First it was a kill mission and then a capture mission with kill as an option. Each version seemed to be wrapped in the standard Washington, D.C., claim of “No blame here!”
I don’t fault them for getting it wrong at first. The fog of war makes initial reports understandably wrong; they usually are. The real fault lies in the rush to release salacious details that serve no purpose but to titillate the public and to toughen the image of a White House that had earned a reputation of being soft on terrorists.
The fault is also in pundits, reporters and citizens scrambling after every tiny bloody tidbit about the mission.

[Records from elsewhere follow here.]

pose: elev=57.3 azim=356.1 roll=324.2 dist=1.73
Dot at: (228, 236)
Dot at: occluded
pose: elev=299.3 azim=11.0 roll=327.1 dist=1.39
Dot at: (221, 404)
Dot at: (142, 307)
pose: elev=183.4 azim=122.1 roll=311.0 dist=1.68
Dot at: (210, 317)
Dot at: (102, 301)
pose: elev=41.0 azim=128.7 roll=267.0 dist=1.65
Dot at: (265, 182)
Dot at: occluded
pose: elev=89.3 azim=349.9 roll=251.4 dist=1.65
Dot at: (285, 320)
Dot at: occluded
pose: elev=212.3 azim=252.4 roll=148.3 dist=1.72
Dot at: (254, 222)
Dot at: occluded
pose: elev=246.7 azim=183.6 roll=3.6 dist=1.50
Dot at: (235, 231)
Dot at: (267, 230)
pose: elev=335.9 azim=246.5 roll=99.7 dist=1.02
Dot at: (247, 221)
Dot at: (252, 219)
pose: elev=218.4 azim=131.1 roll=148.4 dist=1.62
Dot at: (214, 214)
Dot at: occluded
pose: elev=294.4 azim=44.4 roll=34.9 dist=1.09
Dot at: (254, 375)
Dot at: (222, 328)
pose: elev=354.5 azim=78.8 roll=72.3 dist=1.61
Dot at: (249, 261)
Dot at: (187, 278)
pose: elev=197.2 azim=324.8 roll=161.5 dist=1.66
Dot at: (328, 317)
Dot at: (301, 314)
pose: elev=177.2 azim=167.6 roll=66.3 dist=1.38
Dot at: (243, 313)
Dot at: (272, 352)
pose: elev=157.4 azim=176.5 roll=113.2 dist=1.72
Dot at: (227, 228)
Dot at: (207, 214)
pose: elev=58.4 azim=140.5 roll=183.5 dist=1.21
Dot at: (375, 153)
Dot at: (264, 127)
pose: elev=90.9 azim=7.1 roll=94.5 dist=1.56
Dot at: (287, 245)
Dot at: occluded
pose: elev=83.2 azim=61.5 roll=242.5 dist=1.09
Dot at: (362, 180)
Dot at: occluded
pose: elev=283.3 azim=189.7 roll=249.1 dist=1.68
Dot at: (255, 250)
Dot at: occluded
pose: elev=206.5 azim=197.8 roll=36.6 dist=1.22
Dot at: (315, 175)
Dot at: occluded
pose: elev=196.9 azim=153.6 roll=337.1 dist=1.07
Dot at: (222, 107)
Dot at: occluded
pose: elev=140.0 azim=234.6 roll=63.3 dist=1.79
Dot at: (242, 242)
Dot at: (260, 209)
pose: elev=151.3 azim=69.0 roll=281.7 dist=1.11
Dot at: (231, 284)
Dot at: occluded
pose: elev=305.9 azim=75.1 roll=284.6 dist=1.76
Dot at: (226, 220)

Spokesmen eagerly reported the examination of the intelligence gathered at bin Laden’s compound, as if al Qaeda operatives were not listening, and that we found for starters a plot to blow up trains in various cities.
I suppose politicians publicly patting themselves on the back for a “well-done” trumps the advantage we might have gained by revealing nothing of what we had learned of a national security nature. I wonder if there are any adults remaining in our nation’s capital?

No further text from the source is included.